In the (too many) years I marketed and sold RTOSs (pSOS, pSOS+, VxWorks, Linux, RTXC) I only ever came across a thorough understanding of RMA from prospects in Automotive and sometimes in Aerospace designs. In such systems safety is critical and proveability thus becomes critical too. RMA does provide a potential route through to designing such capability into a system.

However, I think there is one flaw in your argument for RMA that undermines some of what you follow through with. You imply that in a hard real-time system the entire codebase has to be capable of delivering hard real time, or at least be measurable. In my experience, for the majority of systems, only a small subset of each system actually needs hard real time (specific latency control, deterministic performance etc), so the role of an RTOS is to provide this capability as well as a general platform for the rest of the application(s), delivered in such a way that resource control can be clearly prioritised to those hard real-time activities. (an ECU is an exception to this as an example)

The reason most systems based on 'standard' prioritised pre-emptive environments (not round robin as you stated at the beginning, who uses that? except Unix based systems) work just fine is that electronic engineers close to the metal tend to do the really hard real-time software, and then rely on the RTOS to enable pure softies to get on with their job without undoing the good work of the hard rt sw programmers.
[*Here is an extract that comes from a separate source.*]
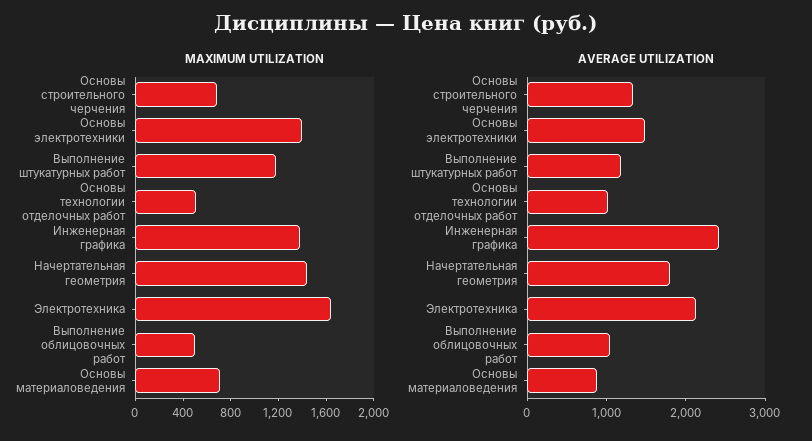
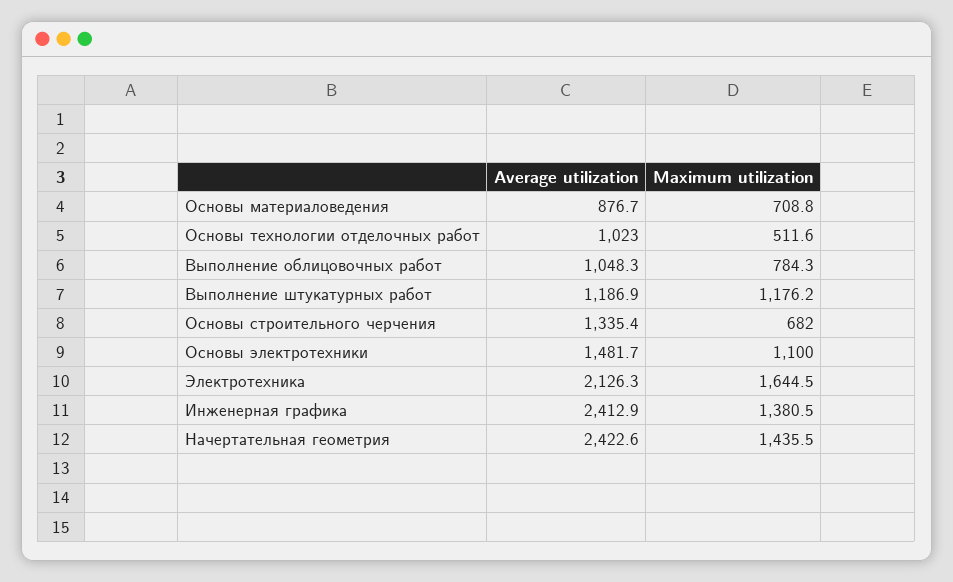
MAXIMUM UTILIZATION, Основы электротехники: 1400 -> 1100
MAXIMUM UTILIZATION, Выполнение облицовочных работ: 500 -> 784.3
AVERAGE UTILIZATION, Начертательная геометрия: 1800 -> 2422.6

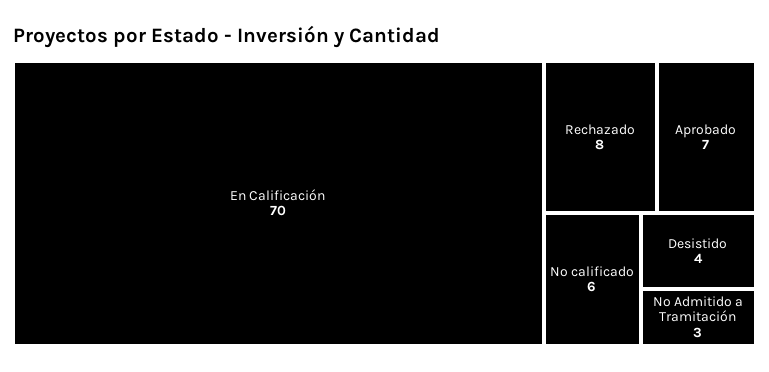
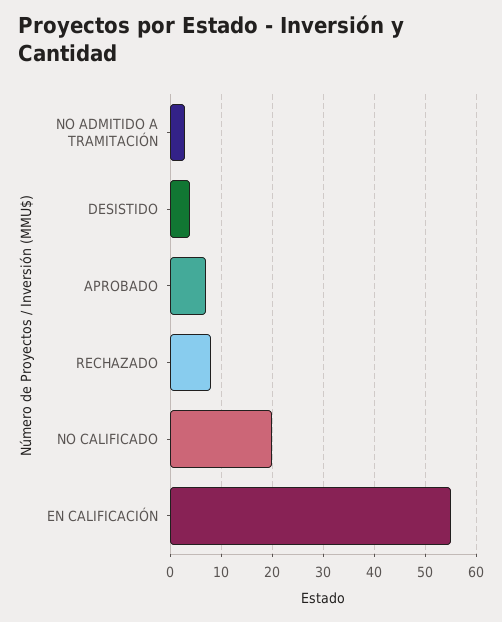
En Calificación: 70 -> 55
No calificado: 6 -> 20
I remember well in an HDLC driver for X.25 which I wrote in Coral66 in the 80's, I counted every instruction cycle through the worst case execution route by hand (no tools for this back then) and calculated worst case system loading. That was about 5% of the code on the system, no-one else in the system had to go to those lengths for performance measurement, they did not need to. The prioritised pre-emptive OS spared them that job.

However, I would generally support the fundamental argument that RT systems need to be better designed, indeed RMA may provide a route through to this As designers try to integrate ever more functionality onto a single device/processor, ever increasing portions of the code need to be RT and thus vie for the limited time resources. Its becoming nigh on impossible to be sure that all the parts of the system that need hard rt sw support will get it when needed as the worst case scenario becomes harder to define. The hardware however continues to alleviate this issue. For example now the entire HDLC stack and a good portion of the x.25 stack would be delivered in hardware now; with asics/soc parallel processing capabilities and dedicated resources the rt sw problem can be designed out for that part of the system.

So whats the real issue? has the amount of rt sw in highly integrated devices got to the point where we cannot rely on the skills of the close to the metal electronics engineers anymore? Is the problem domain now so large that we need a new approach, one designed from the ground up to design in rt from the outset?

Why did the OS come about? because the code base became too large for a single engineer to code and develop, multiple engineers needed to work on a single processor, and they now needed to share resources. the OS delivered that. Perhaps the rt sw portion of a system has now reached a similar crux point due to the massive amount of I/O integration onto a single processor? But of course the processor providers have indirectly recognised this....why is 66% of the effort of a processor company these days in sw? because they know they need to address the integration problem for their processors to be adopted. They deliver pre-integarted sw, but has this addressed the real problem? to be honest I am not sure for the general market case.

- Geoff Revill


RMA is really just a subset of Fixed-Priority Scheduling, FPS, analysis. IT is a well-developed set of theory that has seen some notable use in European automotive. RMA itself is really a bit too simple to be useful, but FPS can handle more different scenarios and especially priority-driven distributed systems.

It is a natural match for a CAN network.

Seems like the future of hard automotive real-time is back to static scheduling, however. Considering the success of TTCan, TTP, and now FlexRay. All of which rely on offline static scheduling for critical communications. Event-driven analysis using FPS does not feel as comfortable as pure static scheduling, simply.

- Jakob Engblom


I do agree that RMA could be tough to design if you are not aware of all the inputs to the system and their frequency. I have developed one hard RTOS based aerospace application where RMA scheduling algorithm was used in Honeywell. And to be frank, it was such a nice system, that it needed least maintenance. So I would hesitate to agree that it needs maintenence. As you only stated that you should be aware of all the inputs to the system with frequency and time to process. If we know that and have designed accordingly, least maintenance is required. I agree that their are couple of bottlenecks involved in cache flush, DMA access and I/O processing which are tough to anticipate prior. But if we take them in consideration and desing the system approximately, we still maintain the timings. Believe me, the system which we developed is still running without any complaint and hardly maintenance.

Couple of good things about RMA that once you know what your system's resources and task are meant for, you can approximately anitcipate the timings of the task. Which are hard to do in priority based preemptive scheduling. The frequncy of the tasks and inputs is well known and could be designed accordingly. You can design to handle the unknown inputs or events generated by the system and can minimize their impact on system performance. So if you have very solid design, you can get maximum out of RMA.